[Stored dataset items]

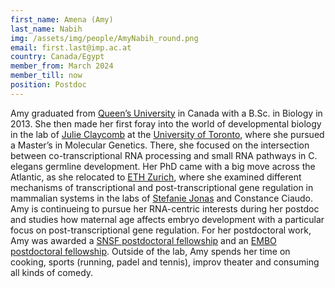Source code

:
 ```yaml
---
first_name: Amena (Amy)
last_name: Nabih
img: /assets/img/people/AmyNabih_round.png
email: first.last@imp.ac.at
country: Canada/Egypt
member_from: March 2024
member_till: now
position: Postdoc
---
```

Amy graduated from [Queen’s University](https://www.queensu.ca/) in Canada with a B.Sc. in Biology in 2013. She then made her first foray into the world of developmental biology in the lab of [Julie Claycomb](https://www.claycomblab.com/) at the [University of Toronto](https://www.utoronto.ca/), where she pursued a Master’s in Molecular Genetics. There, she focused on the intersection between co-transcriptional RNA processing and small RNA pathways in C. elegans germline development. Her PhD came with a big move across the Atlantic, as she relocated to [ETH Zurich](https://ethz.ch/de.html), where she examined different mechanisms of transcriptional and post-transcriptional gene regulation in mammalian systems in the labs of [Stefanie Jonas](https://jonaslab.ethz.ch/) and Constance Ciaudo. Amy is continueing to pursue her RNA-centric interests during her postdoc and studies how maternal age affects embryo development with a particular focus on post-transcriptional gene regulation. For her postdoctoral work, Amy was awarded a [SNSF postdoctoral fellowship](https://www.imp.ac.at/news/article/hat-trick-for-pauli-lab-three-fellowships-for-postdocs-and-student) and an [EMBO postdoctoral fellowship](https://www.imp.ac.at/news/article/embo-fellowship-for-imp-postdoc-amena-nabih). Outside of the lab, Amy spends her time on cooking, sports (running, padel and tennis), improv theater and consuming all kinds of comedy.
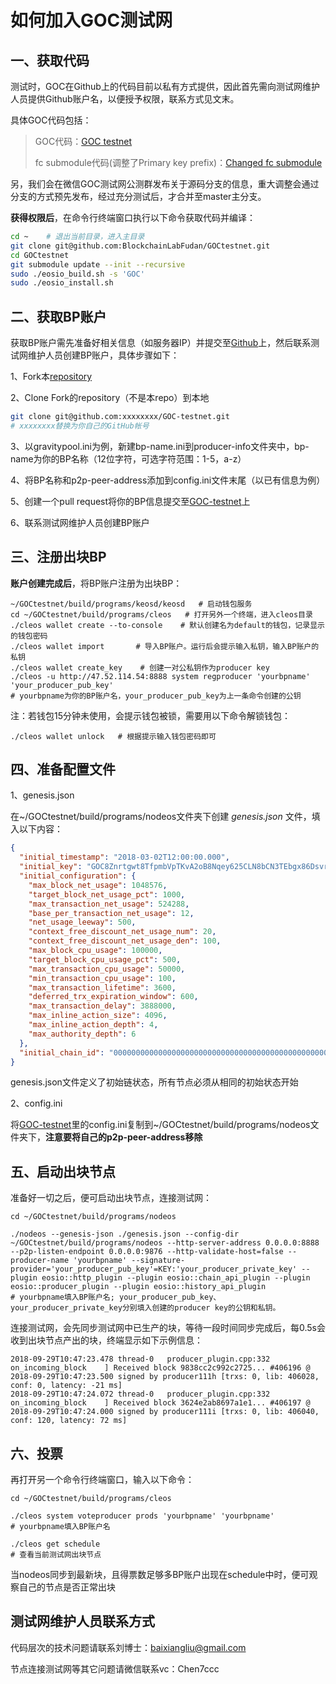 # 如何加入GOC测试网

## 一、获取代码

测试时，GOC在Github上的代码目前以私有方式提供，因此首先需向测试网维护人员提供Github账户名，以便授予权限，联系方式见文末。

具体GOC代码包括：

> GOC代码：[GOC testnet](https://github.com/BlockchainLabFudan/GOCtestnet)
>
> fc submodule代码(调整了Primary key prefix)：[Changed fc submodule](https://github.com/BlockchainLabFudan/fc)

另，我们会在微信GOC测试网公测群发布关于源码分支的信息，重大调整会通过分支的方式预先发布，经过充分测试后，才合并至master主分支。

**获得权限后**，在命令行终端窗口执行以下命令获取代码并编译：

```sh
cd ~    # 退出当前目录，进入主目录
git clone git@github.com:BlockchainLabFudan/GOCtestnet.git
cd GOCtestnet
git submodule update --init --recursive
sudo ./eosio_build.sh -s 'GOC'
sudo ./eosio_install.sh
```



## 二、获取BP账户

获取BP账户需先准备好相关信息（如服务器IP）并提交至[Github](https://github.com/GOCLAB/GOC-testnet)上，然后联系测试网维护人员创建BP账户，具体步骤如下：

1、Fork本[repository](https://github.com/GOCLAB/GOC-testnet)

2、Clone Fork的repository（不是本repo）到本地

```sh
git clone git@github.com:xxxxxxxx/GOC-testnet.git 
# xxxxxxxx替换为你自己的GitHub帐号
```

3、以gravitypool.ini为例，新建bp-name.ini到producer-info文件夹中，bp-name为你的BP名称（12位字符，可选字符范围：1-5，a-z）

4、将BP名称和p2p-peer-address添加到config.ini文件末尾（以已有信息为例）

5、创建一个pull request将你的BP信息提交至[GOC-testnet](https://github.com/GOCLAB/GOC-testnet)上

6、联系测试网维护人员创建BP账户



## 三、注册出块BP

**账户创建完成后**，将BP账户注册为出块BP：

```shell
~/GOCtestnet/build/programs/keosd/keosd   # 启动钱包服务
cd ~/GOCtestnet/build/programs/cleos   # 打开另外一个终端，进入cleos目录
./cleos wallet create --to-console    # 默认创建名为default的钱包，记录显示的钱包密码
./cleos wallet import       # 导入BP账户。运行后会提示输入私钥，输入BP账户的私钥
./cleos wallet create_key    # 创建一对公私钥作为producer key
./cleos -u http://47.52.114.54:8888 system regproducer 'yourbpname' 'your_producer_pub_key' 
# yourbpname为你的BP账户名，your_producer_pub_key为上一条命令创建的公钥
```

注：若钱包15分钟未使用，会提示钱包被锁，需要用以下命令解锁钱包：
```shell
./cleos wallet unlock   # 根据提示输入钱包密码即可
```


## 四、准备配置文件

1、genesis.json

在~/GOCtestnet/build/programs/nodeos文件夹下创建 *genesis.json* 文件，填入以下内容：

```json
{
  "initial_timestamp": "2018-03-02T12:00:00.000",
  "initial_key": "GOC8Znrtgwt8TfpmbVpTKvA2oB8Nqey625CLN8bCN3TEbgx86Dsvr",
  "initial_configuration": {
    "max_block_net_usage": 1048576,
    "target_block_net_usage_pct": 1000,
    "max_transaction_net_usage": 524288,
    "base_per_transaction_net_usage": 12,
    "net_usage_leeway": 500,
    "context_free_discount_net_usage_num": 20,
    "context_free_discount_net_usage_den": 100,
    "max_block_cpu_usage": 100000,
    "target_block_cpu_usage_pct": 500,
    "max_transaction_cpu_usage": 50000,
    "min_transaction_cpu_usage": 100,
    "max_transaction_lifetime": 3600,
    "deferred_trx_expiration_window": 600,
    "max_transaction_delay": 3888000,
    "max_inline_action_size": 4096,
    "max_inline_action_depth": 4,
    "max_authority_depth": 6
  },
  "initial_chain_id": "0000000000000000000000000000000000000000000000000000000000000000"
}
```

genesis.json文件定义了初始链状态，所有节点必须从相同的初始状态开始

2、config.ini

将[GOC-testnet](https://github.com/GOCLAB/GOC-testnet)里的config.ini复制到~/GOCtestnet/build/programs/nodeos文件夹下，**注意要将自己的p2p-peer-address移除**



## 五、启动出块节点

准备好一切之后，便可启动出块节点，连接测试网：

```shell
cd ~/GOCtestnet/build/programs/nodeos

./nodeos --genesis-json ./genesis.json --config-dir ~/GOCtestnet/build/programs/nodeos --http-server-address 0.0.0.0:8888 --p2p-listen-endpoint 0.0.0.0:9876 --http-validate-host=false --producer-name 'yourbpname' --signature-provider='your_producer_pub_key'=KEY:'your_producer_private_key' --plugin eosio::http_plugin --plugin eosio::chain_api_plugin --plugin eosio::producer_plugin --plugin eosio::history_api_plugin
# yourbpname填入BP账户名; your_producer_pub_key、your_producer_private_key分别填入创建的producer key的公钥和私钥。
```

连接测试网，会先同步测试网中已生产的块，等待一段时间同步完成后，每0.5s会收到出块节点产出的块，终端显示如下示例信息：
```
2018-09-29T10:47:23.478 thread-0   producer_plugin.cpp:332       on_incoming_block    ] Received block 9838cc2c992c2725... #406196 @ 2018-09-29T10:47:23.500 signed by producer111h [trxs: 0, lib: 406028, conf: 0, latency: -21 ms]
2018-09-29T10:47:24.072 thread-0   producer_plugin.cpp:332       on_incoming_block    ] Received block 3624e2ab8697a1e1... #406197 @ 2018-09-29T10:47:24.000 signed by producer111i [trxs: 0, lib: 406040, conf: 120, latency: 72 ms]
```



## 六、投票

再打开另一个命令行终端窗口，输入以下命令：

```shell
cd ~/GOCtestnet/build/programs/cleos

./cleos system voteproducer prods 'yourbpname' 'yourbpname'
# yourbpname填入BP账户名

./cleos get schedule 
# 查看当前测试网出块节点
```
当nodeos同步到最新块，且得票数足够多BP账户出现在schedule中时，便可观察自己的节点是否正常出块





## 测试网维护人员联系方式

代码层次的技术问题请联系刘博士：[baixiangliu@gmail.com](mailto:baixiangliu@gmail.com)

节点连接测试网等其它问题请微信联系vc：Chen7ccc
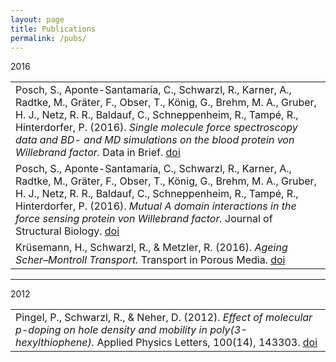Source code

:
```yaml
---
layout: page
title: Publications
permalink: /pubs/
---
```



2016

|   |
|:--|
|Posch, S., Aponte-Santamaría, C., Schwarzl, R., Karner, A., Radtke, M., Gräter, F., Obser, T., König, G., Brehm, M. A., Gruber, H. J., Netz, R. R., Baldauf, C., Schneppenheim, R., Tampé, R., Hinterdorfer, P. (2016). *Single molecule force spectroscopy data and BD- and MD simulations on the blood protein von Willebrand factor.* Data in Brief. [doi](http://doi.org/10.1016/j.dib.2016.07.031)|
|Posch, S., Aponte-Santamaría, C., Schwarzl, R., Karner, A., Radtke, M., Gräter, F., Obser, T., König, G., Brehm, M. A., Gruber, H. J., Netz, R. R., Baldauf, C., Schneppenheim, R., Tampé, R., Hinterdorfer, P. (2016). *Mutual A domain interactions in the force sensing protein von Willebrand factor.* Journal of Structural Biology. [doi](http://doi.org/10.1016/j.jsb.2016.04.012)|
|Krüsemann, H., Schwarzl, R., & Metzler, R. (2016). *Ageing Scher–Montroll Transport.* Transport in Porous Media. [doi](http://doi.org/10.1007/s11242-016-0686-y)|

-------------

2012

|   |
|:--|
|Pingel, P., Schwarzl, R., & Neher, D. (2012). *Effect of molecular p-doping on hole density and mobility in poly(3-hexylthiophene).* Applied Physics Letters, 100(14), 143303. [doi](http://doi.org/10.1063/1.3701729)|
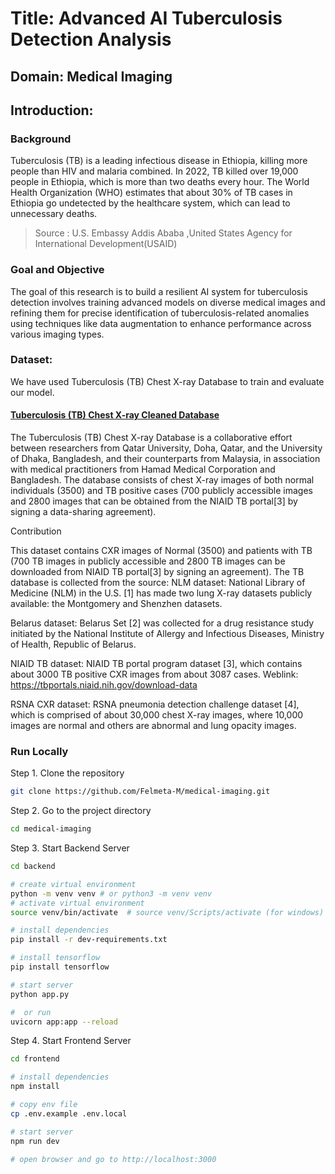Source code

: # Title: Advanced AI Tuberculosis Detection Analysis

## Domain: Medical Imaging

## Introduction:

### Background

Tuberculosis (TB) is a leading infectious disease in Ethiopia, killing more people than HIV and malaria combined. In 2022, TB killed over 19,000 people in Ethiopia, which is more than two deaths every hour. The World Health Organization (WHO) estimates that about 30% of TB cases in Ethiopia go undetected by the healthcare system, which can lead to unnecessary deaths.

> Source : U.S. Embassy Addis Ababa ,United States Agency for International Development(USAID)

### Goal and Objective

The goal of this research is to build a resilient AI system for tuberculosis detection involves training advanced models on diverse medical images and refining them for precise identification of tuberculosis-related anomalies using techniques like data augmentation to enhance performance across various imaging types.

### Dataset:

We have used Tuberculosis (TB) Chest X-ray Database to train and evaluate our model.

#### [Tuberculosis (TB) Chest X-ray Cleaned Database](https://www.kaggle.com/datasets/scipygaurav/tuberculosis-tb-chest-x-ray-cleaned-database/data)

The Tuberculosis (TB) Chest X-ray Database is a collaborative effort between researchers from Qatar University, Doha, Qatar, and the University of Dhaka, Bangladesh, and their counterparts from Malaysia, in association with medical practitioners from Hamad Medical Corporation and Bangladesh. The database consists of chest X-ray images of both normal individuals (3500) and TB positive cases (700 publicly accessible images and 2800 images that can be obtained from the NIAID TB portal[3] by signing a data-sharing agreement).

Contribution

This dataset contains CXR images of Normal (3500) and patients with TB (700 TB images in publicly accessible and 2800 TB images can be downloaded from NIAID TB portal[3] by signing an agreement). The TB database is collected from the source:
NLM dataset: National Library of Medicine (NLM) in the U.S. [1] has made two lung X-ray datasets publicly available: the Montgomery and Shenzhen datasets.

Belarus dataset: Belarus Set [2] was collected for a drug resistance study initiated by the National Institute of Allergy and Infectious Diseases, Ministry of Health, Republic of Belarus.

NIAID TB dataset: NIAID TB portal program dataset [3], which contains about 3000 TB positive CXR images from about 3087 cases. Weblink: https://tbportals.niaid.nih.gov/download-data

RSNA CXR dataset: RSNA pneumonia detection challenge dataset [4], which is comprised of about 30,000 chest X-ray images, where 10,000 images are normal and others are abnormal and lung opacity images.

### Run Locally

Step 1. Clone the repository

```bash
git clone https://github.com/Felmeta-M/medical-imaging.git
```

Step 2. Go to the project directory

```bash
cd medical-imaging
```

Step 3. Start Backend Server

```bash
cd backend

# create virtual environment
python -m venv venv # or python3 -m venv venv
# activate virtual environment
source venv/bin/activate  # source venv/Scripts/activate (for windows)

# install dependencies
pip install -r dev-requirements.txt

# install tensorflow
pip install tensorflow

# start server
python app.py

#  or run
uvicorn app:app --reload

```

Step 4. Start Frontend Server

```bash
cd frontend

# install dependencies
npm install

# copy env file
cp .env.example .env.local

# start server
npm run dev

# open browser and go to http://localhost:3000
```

_HOW TO COMPLETE THIS TASK_:
Copy from the entries only those lines that hold the word "Aponte".

_SOLUTION TO THE PROBLEM_:
|Posch, S., Aponte-Santamaría, C., Schwarzl, R., Karner, A., Radtke, M., Gräter, F., Obser, T., König, G., Brehm, M. A., Gruber, H. J., Netz, R. R., Baldauf, C., Schneppenheim, R., Tampé, R., Hinterdorfer, P. (2016). *Single molecule force spectroscopy data and BD- and MD simulations on the blood protein von Willebrand factor.* Data in Brief. [doi](http://doi.org/10.1016/j.dib.2016.07.031)|
|Posch, S., Aponte-Santamaría, C., Schwarzl, R., Karner, A., Radtke, M., Gräter, F., Obser, T., König, G., Brehm, M. A., Gruber, H. J., Netz, R. R., Baldauf, C., Schneppenheim, R., Tampé, R., Hinterdorfer, P. (2016). *Mutual A domain interactions in the force sensing protein von Willebrand factor.* Journal of Structural Biology. [doi](http://doi.org/10.1016/j.jsb.2016.04.012)|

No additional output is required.